The civil complaint filed Tuesday points to the role Walmart’s pharmacies may have played in the crisis by filling opioid prescriptions and by unlawfully distributing controlled substances to the pharmacies during the height of the crisis. Walmart operates more than 5,000 pharmacies in its stores around the country.
The Justice Department alleges Walmart violated federal law by selling thousands of prescriptions for controlled substances that its pharmacists “knew were invalid,” said Jeffrey Clark, the acting assistant attorney general in charge of the Justice Department’s civil division.
Federal law required Walmart to spot suspicious orders for controlled substances and report those to the Drug Enforcement Administration, but prosecutors charge the company didn’t do that.
The 160-page suit alleges that Walmart made it difficult for its pharmacists to follow the rules, putting “enormous pressure” on them to fill a high volume of prescriptions as fast as possible, while at the same time denying them the authority to categorically refuse to fill prescriptions issued by prescribers the pharmacists knew were continually issuing invalid prescriptions.
Walmart fought back in an emailed statement to Associated Press, saying that the Justice Department’s investigation is “tainted by historical ethics violations.” It said the “lawsuit invents a legal theory that unlawfully forces pharmacists to come between patients and their doctors, and is riddled with factual inaccuracies and cherry-picked documents taken out of context.”
Walmart noted it always empowered its pharmacists to refuse to fill problematic opioid prescriptions, and said they refused to fill hundreds of thousands of such prescriptions. Walmart also noted it sent the Drug Enforcement Administration tens of thousands of investigative leads, and it blocked thousands of questionable doctors from having their opioid prescriptions filled at its pharmacies.

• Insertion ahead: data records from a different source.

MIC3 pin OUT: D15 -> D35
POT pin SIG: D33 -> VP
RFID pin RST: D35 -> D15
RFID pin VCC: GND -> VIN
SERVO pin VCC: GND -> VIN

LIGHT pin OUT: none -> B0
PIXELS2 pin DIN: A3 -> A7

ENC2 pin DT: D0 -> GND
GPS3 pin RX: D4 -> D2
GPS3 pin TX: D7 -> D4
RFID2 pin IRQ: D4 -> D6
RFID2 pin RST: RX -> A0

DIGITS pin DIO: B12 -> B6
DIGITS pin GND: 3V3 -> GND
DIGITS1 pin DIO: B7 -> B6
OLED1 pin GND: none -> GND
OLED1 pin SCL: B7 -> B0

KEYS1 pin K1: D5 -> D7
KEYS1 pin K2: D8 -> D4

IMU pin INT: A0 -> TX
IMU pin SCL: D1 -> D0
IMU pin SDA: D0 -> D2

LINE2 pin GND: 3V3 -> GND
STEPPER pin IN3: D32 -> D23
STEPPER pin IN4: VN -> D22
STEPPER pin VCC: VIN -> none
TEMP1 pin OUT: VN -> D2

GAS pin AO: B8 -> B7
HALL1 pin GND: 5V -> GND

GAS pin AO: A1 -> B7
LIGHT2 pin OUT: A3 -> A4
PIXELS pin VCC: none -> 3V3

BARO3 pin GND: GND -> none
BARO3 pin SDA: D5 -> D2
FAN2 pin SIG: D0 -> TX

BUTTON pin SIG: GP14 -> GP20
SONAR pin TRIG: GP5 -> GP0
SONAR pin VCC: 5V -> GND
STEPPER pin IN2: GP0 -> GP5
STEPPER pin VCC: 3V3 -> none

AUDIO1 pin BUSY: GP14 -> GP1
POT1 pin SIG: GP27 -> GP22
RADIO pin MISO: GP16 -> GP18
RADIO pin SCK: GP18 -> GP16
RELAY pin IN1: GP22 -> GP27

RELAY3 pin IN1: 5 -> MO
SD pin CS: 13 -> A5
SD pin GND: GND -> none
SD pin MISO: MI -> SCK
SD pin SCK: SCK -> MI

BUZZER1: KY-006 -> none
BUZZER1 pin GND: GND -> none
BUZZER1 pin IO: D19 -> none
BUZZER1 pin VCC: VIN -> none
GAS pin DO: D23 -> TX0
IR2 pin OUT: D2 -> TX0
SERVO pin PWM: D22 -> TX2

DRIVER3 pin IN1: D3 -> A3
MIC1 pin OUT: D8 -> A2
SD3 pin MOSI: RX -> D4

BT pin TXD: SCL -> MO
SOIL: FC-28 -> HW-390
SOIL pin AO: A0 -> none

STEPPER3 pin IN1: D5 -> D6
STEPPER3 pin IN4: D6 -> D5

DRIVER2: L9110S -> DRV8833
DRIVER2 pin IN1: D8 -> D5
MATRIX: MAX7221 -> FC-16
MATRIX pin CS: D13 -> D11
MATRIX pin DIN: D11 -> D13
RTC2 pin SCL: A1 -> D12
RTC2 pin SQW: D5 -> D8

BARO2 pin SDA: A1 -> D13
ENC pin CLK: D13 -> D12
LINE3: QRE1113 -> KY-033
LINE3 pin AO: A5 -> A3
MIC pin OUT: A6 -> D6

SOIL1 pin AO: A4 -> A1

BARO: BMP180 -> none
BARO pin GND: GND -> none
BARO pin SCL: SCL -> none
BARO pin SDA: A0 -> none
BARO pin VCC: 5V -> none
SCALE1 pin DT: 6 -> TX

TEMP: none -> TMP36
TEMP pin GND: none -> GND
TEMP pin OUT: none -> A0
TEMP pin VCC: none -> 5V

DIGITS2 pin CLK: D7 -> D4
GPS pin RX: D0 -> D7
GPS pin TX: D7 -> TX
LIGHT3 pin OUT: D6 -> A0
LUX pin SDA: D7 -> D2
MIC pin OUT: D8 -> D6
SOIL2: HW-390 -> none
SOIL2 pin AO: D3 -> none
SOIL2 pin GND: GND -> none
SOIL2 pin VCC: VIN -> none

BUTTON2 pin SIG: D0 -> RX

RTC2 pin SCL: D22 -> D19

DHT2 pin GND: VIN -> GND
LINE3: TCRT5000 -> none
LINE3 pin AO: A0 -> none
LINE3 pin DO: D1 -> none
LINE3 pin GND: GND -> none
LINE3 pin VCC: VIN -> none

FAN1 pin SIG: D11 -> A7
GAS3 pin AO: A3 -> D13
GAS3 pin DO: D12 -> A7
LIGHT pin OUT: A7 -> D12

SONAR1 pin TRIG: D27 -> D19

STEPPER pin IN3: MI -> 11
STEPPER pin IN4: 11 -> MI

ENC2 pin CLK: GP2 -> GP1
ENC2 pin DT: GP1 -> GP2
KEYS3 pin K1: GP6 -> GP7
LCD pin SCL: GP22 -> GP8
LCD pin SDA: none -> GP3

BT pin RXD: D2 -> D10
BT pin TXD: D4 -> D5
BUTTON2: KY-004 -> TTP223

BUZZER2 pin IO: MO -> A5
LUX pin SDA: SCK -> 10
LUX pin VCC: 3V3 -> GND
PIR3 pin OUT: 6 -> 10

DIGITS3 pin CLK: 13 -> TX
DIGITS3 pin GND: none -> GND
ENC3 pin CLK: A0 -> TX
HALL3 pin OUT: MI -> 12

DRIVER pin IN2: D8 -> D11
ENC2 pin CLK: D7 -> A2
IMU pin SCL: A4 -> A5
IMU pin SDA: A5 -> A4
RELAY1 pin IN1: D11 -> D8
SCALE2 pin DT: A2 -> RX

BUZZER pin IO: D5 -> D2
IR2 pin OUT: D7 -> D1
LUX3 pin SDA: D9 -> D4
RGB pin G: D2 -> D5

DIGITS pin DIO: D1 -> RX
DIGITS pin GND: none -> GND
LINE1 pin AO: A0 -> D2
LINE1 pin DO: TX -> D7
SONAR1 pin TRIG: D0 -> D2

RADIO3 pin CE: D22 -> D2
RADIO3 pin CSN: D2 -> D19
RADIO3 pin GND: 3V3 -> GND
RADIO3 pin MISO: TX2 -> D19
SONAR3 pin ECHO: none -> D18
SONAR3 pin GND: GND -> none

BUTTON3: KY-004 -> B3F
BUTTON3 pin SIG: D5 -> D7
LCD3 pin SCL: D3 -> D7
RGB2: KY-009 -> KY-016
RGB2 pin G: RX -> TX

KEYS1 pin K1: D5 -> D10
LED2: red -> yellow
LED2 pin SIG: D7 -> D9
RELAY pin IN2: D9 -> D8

AP reported the news of the lawsuit ahead of the Justice Department’s public announcement, citing a person who could not discuss the matter publicly before the announced move. The person spoke to the AP on condition of anonymity.
The Justice Department’s lawsuit comes nearly two months after Walmart filed its own preemptive suit against the Justice Department, Attorney General William Barr and the Drug Enforcement Administration.
In its lawsuit, Walmart said the Justice Department’s investigation — launched in 2016 — had identified hundreds of doctors who wrote problematic prescriptions that Walmart’s pharmacists should not have filled. But the lawsuit charged that nearly 70% of the doctors still have active registrations with the DEA.